3) Troisième mouvement : Une dépendance fusionnelle.

« Parfums éclos d'une couvée d'aurores

Qui gît toujours sur la paille des astres,

Comme le jour dépend de l'innocence

Le monde entier dépend de tes yeux purs

Et tout mon sang coule dans leurs regards. »

« Parfums éclos d'une couvée d'aurores …. Qui gît toujours sur la paille des astres » : On
peut lire ces vers comme une métaphore filée( une suite de métaphores sur un même thème).
de la naissance du monde par le regard de la femme aimée. Ses yeux sont comme une matrice
qui donne vie à tout.

« sur la paille des astres » renvoie à la naissance du Christ, image qui évoque le motif de la
naissance avec une connotation religieuse.

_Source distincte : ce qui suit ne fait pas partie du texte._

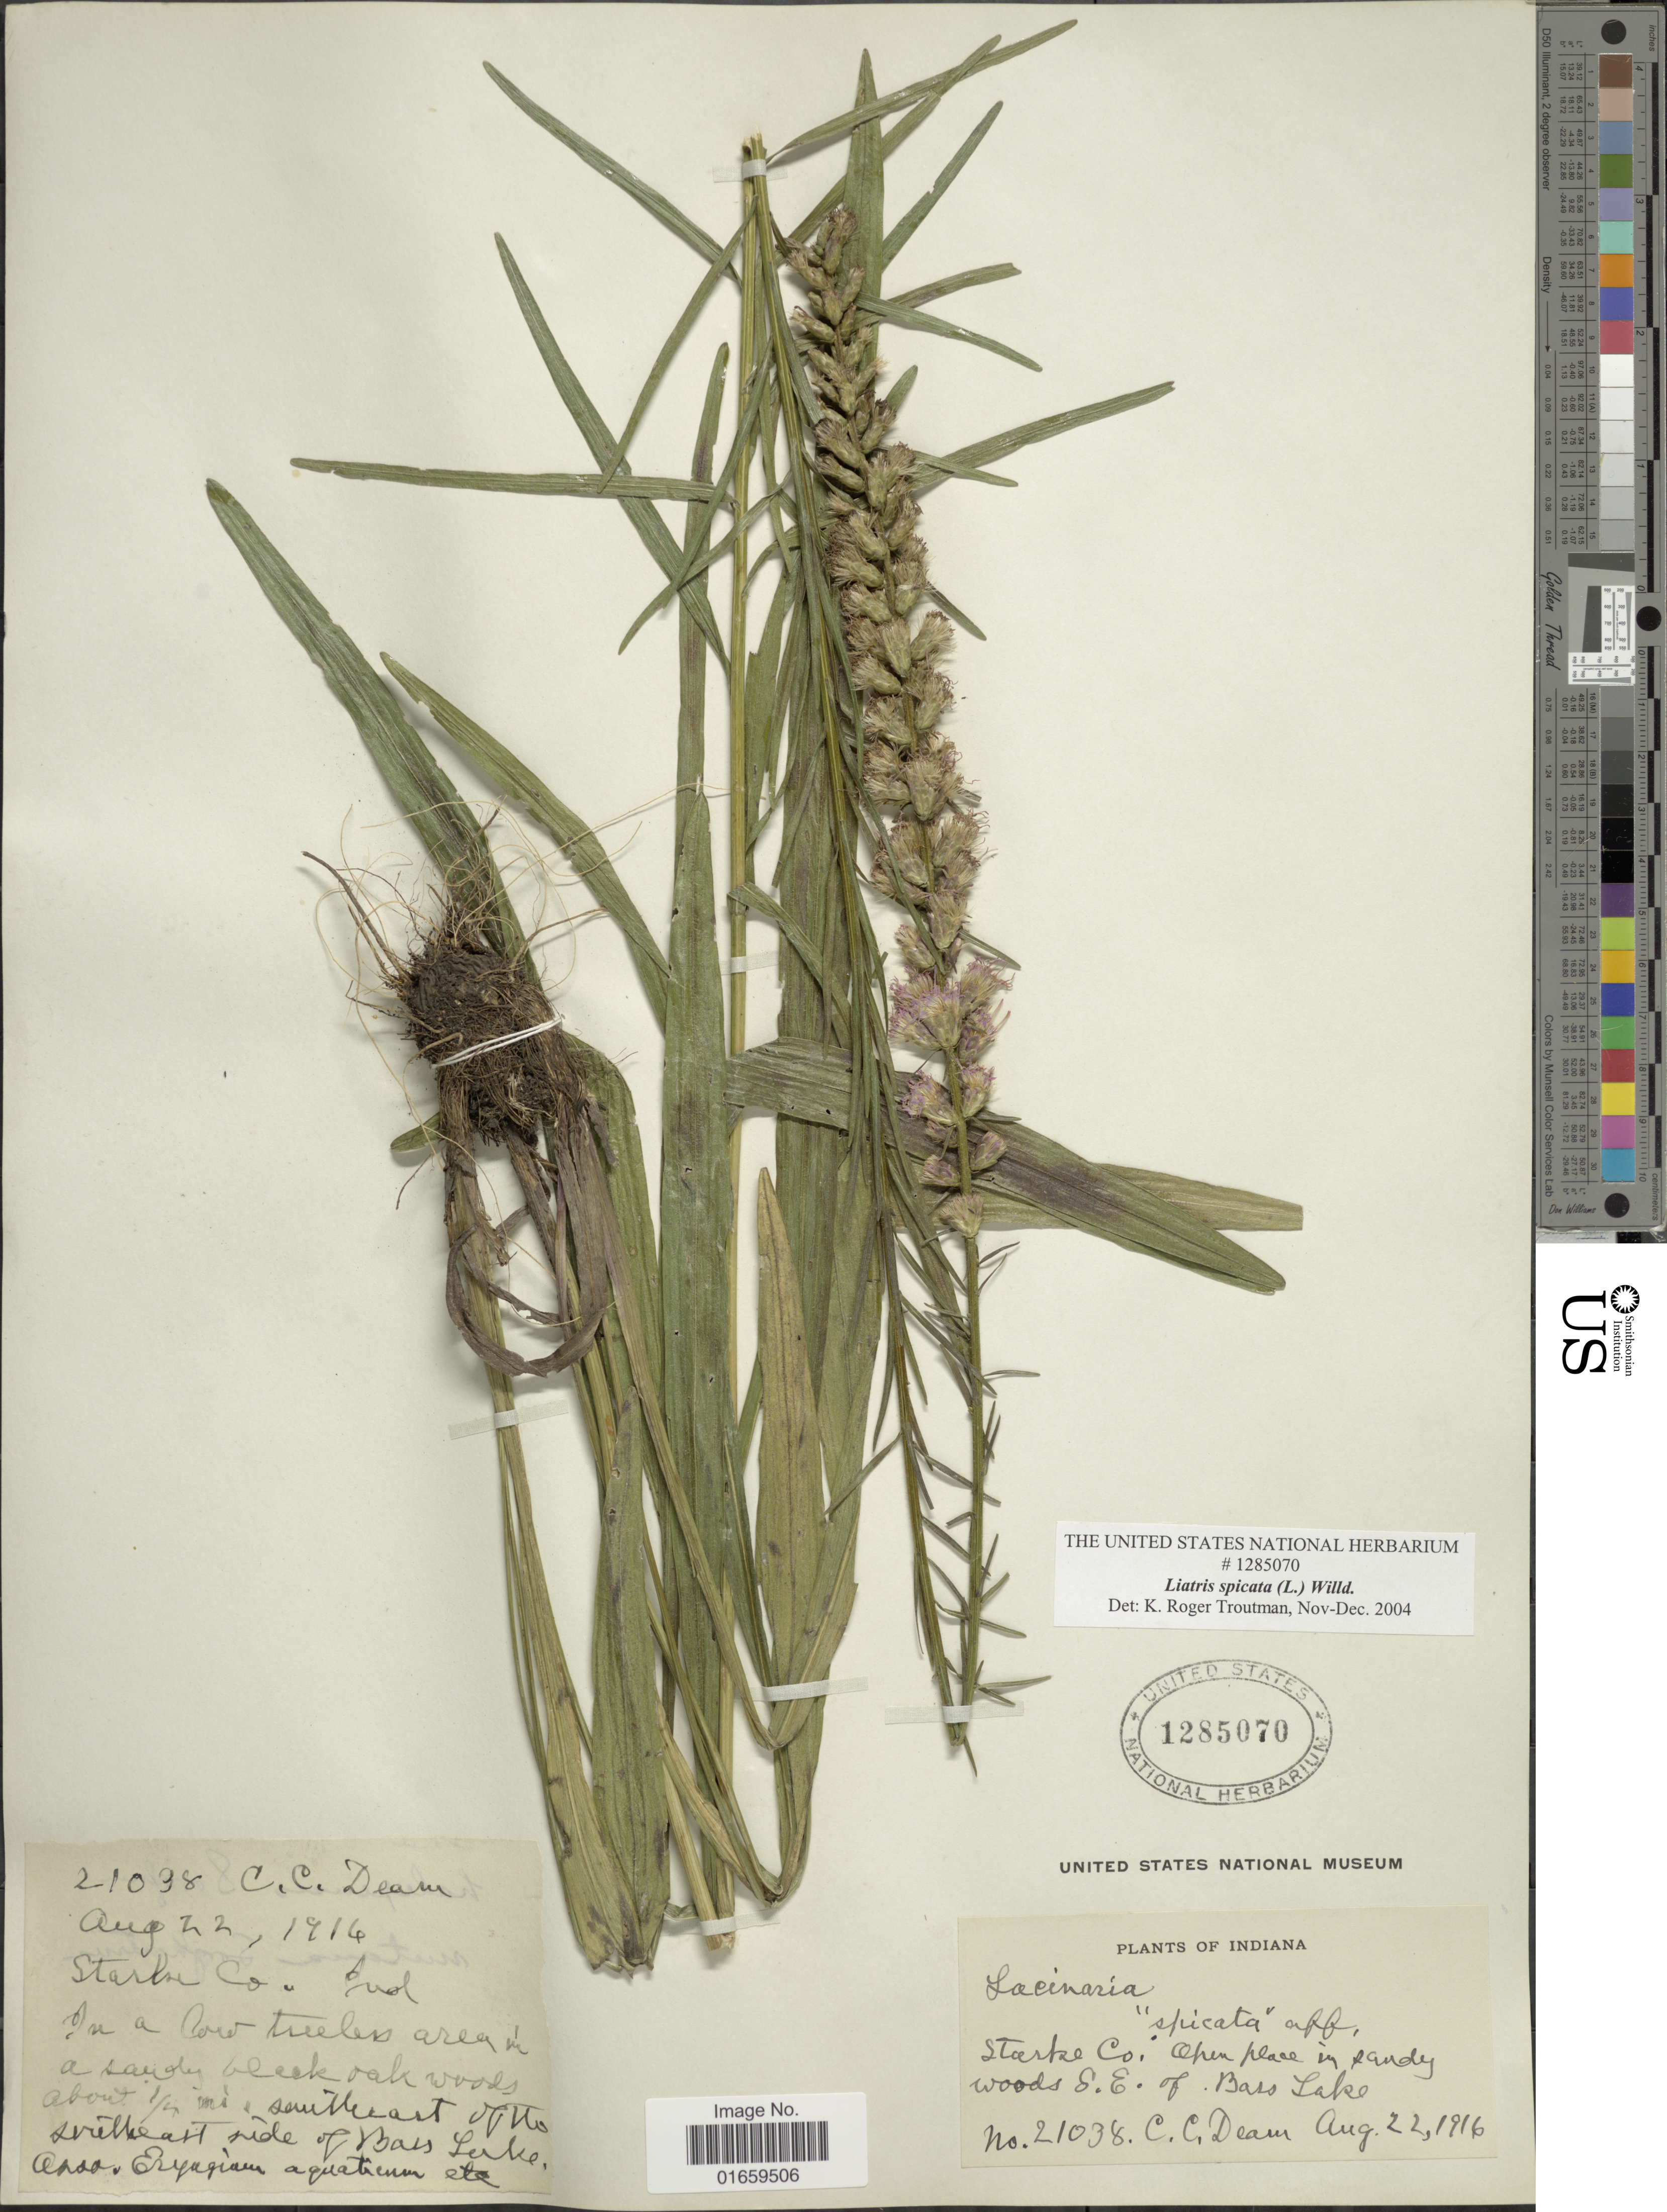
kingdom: Plantae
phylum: Tracheophyta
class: Magnoliopsida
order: Asterales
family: Asteraceae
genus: Liatris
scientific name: Liatris spicata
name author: (L.) Willd.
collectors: C. C. Deam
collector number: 21038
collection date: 1916-08-22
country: United States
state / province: Indiana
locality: Starke Co,. S. E. of Bass Lake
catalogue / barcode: US 1285070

« couvée », « éclos », « paille ». métaphore filée de la couvée : on retrouve la circularité de


façon allusive. Ceci exprime l’harmonie, l’unité, la bienfaisance.
« Le monde entier dépend de tes yeux purs ». La femme est une créature céleste par qui le
monde advient :

« tes yeux purs » : l’image de la femme maternelle et nourricière, pure et innocente, est ici
ravivée.

« dépend de » expression répétée dans deux vers qui se suivent, ceci exprime la dépendance
de l’homme à la femme, qui a un ascendant total sur lui. Le poète conçoit l’amour comme
fusionnel. Le couple n’est pas à ses yeux la coopération de deux personnes, mais leur fusion
en un être unique.

« Et tout mon sang coule dans leurs regards » : le « sang », métonymie de la vie ou symbole
de l’énergie lui est insufflé par le regard amoureux, qui lui transmet son énergie vitale. Si
Gala le protège par son amour, il lui offre ce qu’il a de plus précieux : son sang.

Nous avons ici un amour qui prend une forme fusionnelle. Le poète se trouve dans une
totale dépendance et n’aspire qu’à la fusion avec l’être aimée.